(Records drawn from a dataset)
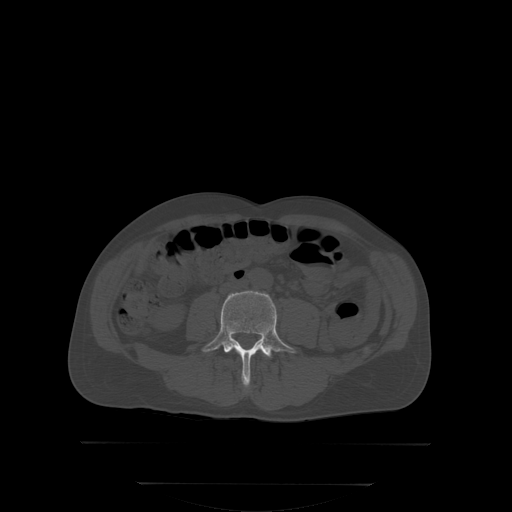
CT including the spine, one axial slice; position 110 of 350 along the scan axis; bone window (W 1800 / L 400 HU); 512 × 512 image matrix, field of view 500 × 500 mm. Male patient, age 58 years. From the clinical record (not read from this slice): primary cancer: prostate; vertebrae with lytic lesions (as recorded): L1.
Outlined on this slice (semi-automatic segmentation, software-assisted and operator-edited):
- L4 vertebra: box from (x=202, y=290) to (x=296, y=388) px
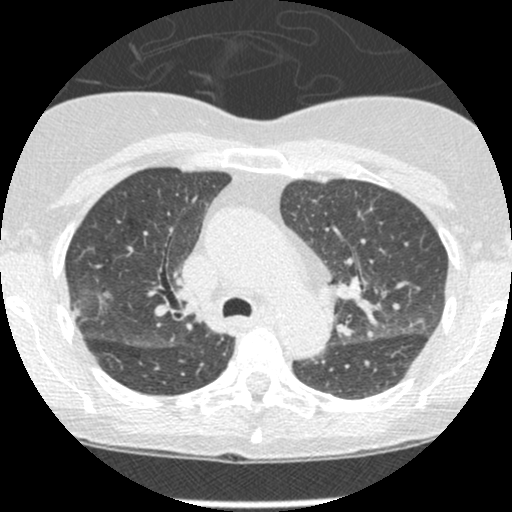
Low-dose screening chest CT, one axial slice. Slice 171 of 238 in the series (ordered by position). 120 kVp. Lung window (W 1500 / L -600 HU). 1.25 mm slice thickness. 512 × 512 image matrix, field of view 288 × 288 mm.
Structures marked on this image (manually delineated by an expert):
- lesion 1 (tumor, upper lobe of right lung): bounding box (x1, y1, x2, y2) in pixels: (98, 294, 108, 301)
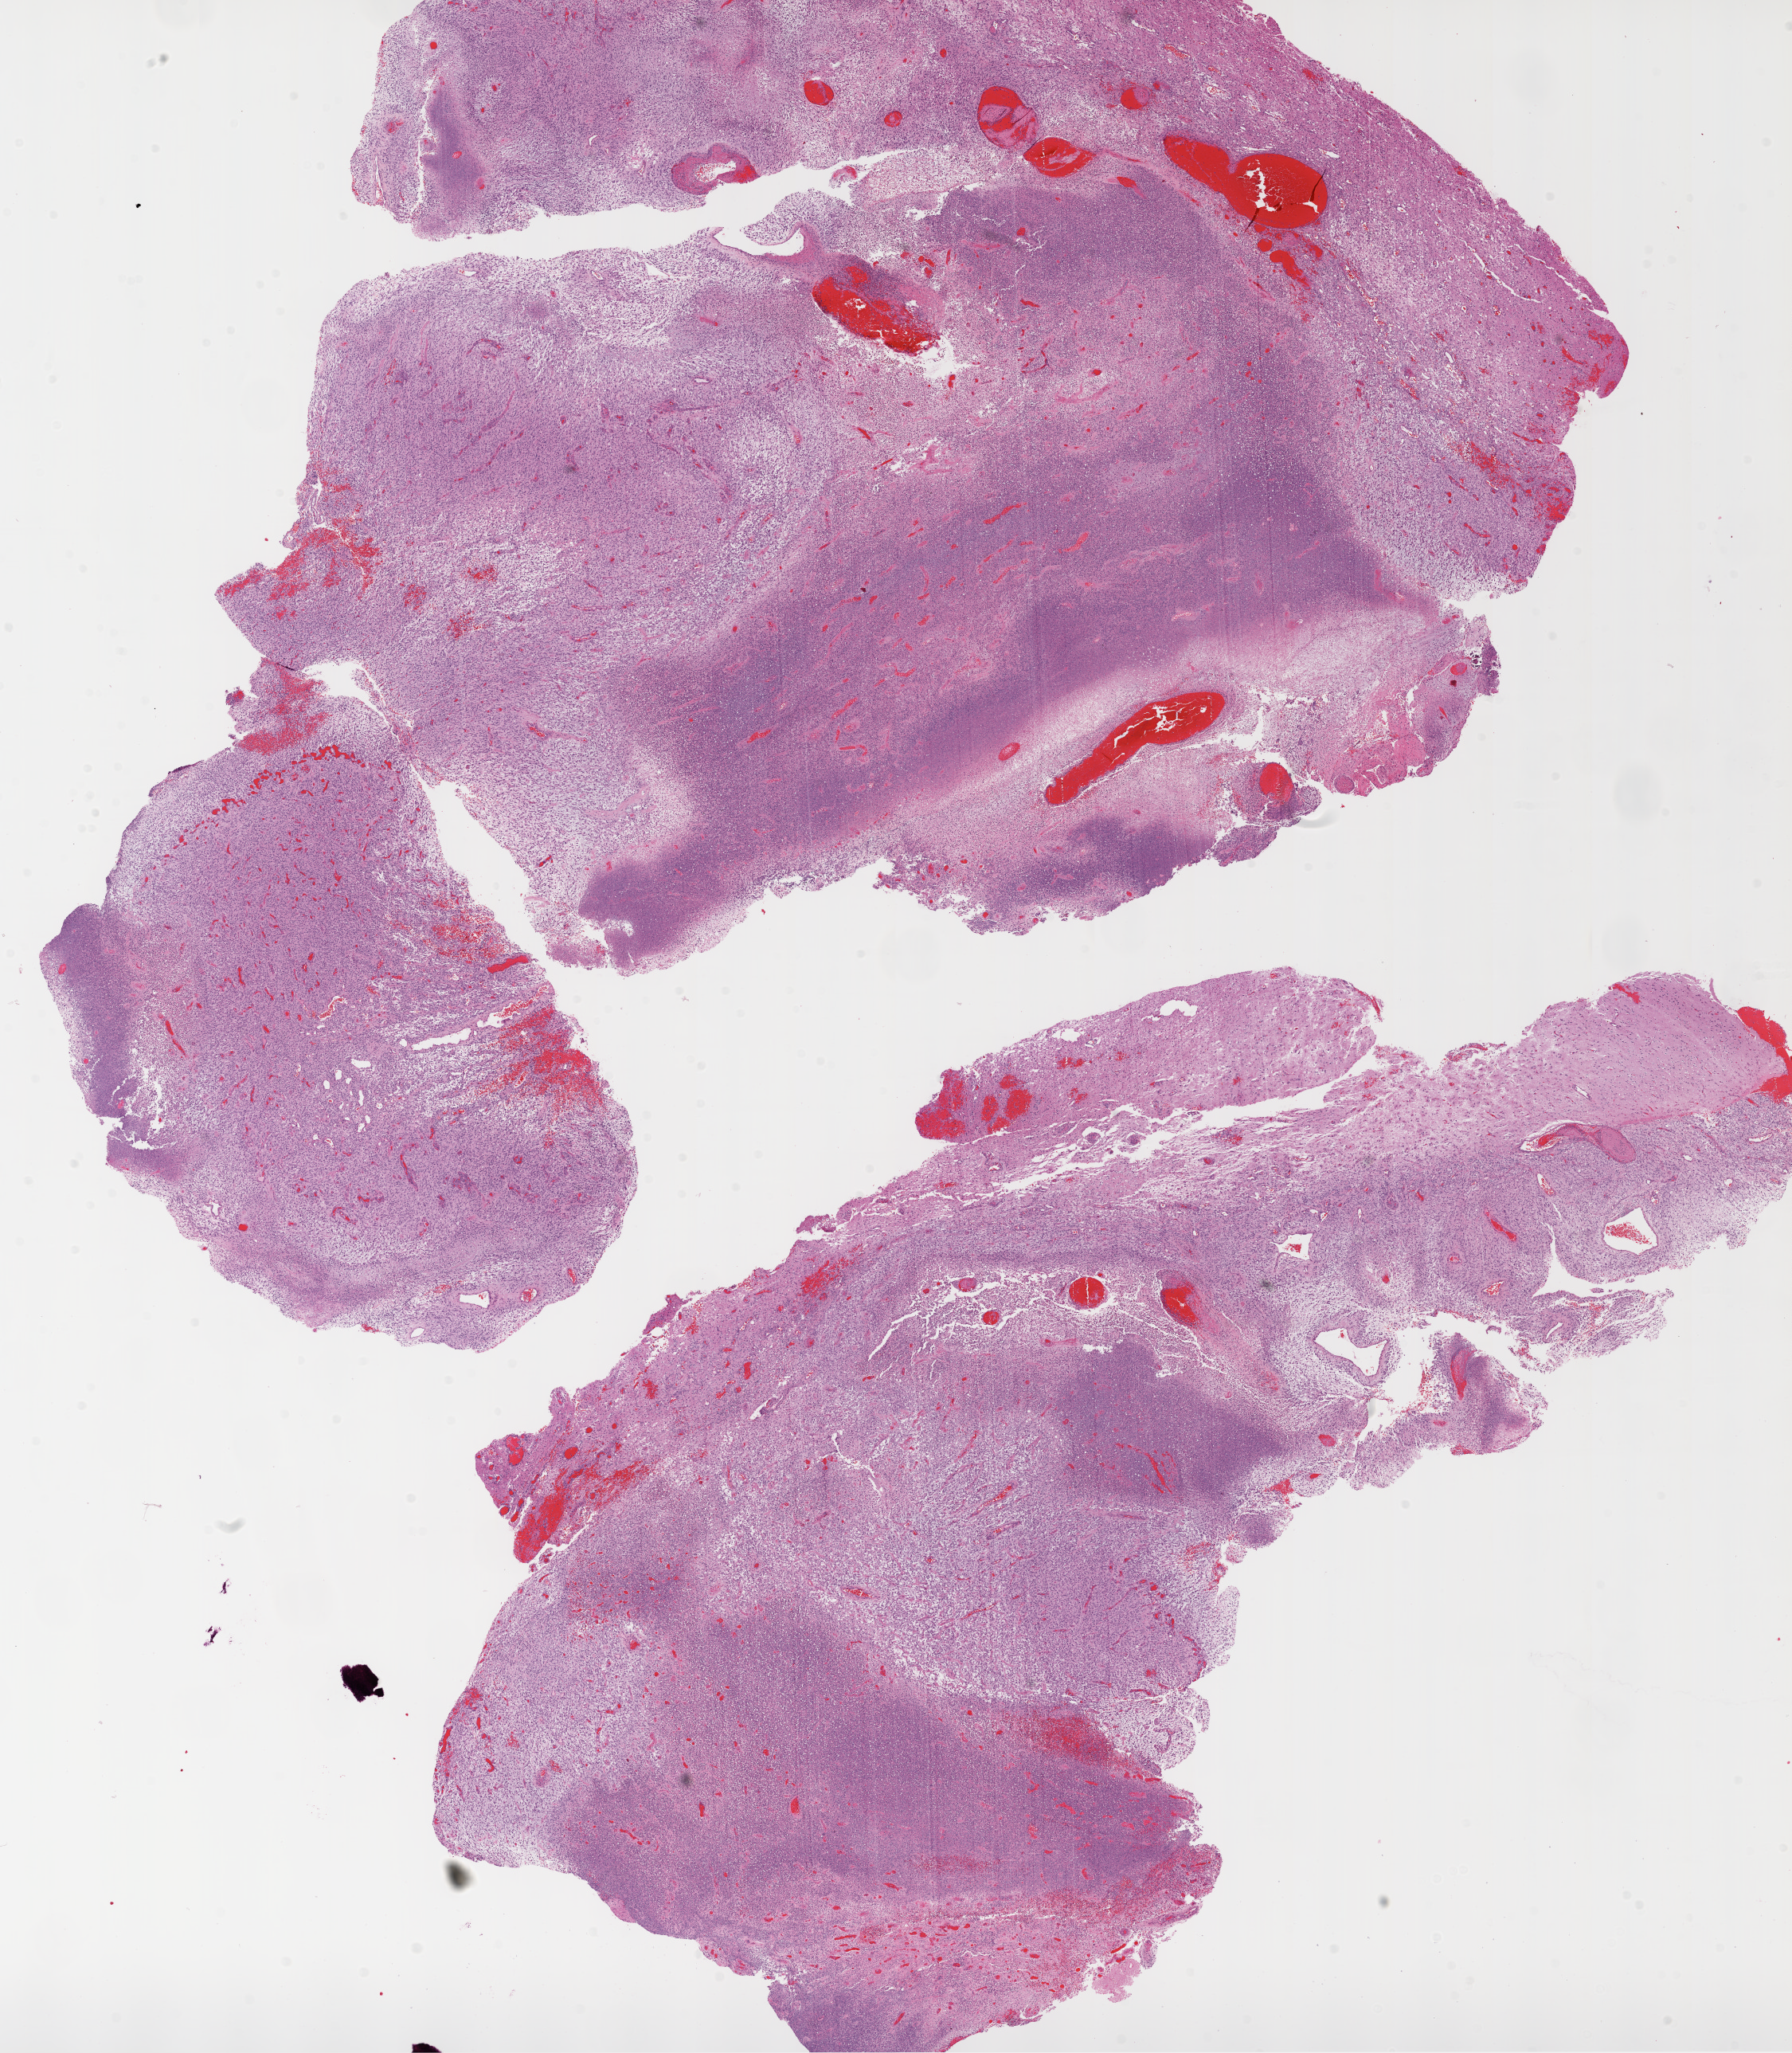
Digitized Hematoxylin and eosin (H&E) stained tissue section (whole slide) — shown as a low-resolution overview of the whole scanned area (about 18.1 x 20.7 mm). FFPE section. Brain, primary tumour sample. Female patient; age at initial diagnosis 61 years.
* histologic diagnosis: Glioblastoma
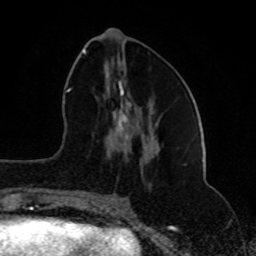
Breast MRI (dynamic contrast-enhanced), one axial slice. Position 34 of 80 along the scan axis. Cropped to one breast. Dynamic contrast-enhanced series, time point 2 of 8 at this slice position (early post-contrast). 1.5 T. TE 4.2 ms, TR 7 ms. 256 × 256 image matrix, field of view 165 × 165 mm. Female patient.
Outlined on this slice (semi-automatically segmented with operator editing):
- enhancing-tissue mask used for the functional tumour volume (all voxels passing the contrast-enhancement thresholds inside the analysis volume; usually the tumour): bounding box (x1, y1, x2, y2) in pixels: (82, 50, 150, 202)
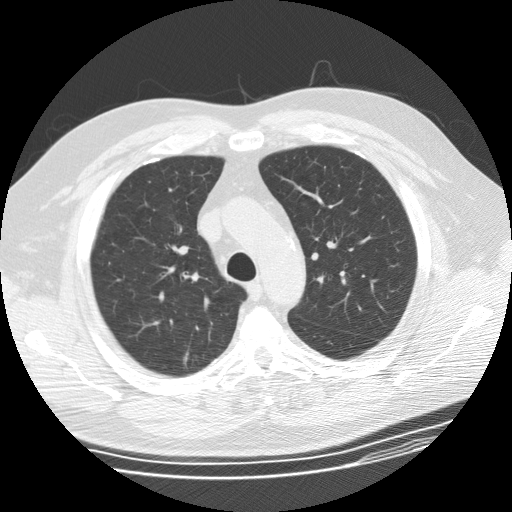
Low-dose screening chest CT, one axial slice. Slice 113 of 155 in the series (ordered by position). Reconstruction kernel STANDARD. 120 kVp. Lung window (W 1500 / L -600 HU). 2.5 mm slice thickness. 512 × 512 image matrix.
Outlined on this slice (outlined manually by an expert reader):
- lesion 1 (tumor, upper lobe of right lung): bounding box (x1, y1, x2, y2) in pixels: (183, 355, 188, 368)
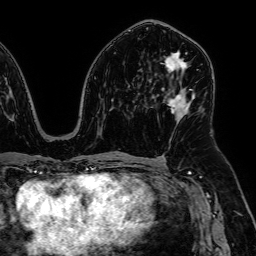
Breast MRI, one axial slice; position 34 of 64 along the scan axis; cropped to one breast; dynamic contrast-enhanced series, time point 2 of 7 at this slice position (early post-contrast); 1.5 T; TE 2.6 ms, TR 5.2 ms; 2.5 mm slice thickness; 256 × 256 image matrix. Female patient.
Outlined on this slice (semi-automatically segmented with operator editing):
- enhancing-tissue mask used for the functional tumour volume (all voxels passing the contrast-enhancement thresholds inside the analysis volume; usually the tumour): box from (x=165, y=52) to (x=195, y=122) px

• [Prompt]: No pictures belong in the copy; output every record exactly.

• [Solved exercise]:
CT including the spine, one axial slice; position 110 of 350 along the scan axis; bone window (W 1800 / L 400 HU); 512 × 512 image matrix, field of view 500 × 500 mm. Male patient, age 58 years. From the clinical record (not read from this slice): primary cancer: prostate; vertebrae with lytic lesions (as recorded): L1.
Outlined on this slice (semi-automatic segmentation, software-assisted and operator-edited):
- L4 vertebra: box from (x=202, y=290) to (x=296, y=388) px
Low-dose screening chest CT, one axial slice. Slice 171 of 238 in the series (ordered by position). 120 kVp. Lung window (W 1500 / L -600 HU). 1.25 mm slice thickness. 512 × 512 image matrix, field of view 288 × 288 mm.
Structures marked on this image (manually delineated by an expert):
- lesion 1 (tumor, upper lobe of right lung): bounding box (x1, y1, x2, y2) in pixels: (98, 294, 108, 301)
Digitized Hematoxylin and eosin (H&E) stained tissue section (whole slide) — shown as a low-resolution overview of the whole scanned area (about 18.1 x 20.7 mm). FFPE section. Brain, primary tumour sample. Female patient; age at initial diagnosis 61 years.
* histologic diagnosis: Glioblastoma
Breast MRI (dynamic contrast-enhanced), one axial slice. Position 34 of 80 along the scan axis. Cropped to one breast. Dynamic contrast-enhanced series, time point 2 of 8 at this slice position (early post-contrast). 1.5 T. TE 4.2 ms, TR 7 ms. 256 × 256 image matrix, field of view 165 × 165 mm. Female patient.
Outlined on this slice (semi-automatically segmented with operator editing):
- enhancing-tissue mask used for the functional tumour volume (all voxels passing the contrast-enhancement thresholds inside the analysis volume; usually the tumour): bounding box (x1, y1, x2, y2) in pixels: (82, 50, 150, 202)
Low-dose screening chest CT, one axial slice. Slice 113 of 155 in the series (ordered by position). Reconstruction kernel STANDARD. 120 kVp. Lung window (W 1500 / L -600 HU). 2.5 mm slice thickness. 512 × 512 image matrix.
Outlined on this slice (outlined manually by an expert reader):
- lesion 1 (tumor, upper lobe of right lung): bounding box (x1, y1, x2, y2) in pixels: (183, 355, 188, 368)
Breast MRI, one axial slice; position 34 of 64 along the scan axis; cropped to one breast; dynamic contrast-enhanced series, time point 2 of 7 at this slice position (early post-contrast); 1.5 T; TE 2.6 ms, TR 5.2 ms; 2.5 mm slice thickness; 256 × 256 image matrix. Female patient.
Outlined on this slice (semi-automatically segmented with operator editing):
- enhancing-tissue mask used for the functional tumour volume (all voxels passing the contrast-enhancement thresholds inside the analysis volume; usually the tumour): box from (x=165, y=52) to (x=195, y=122) px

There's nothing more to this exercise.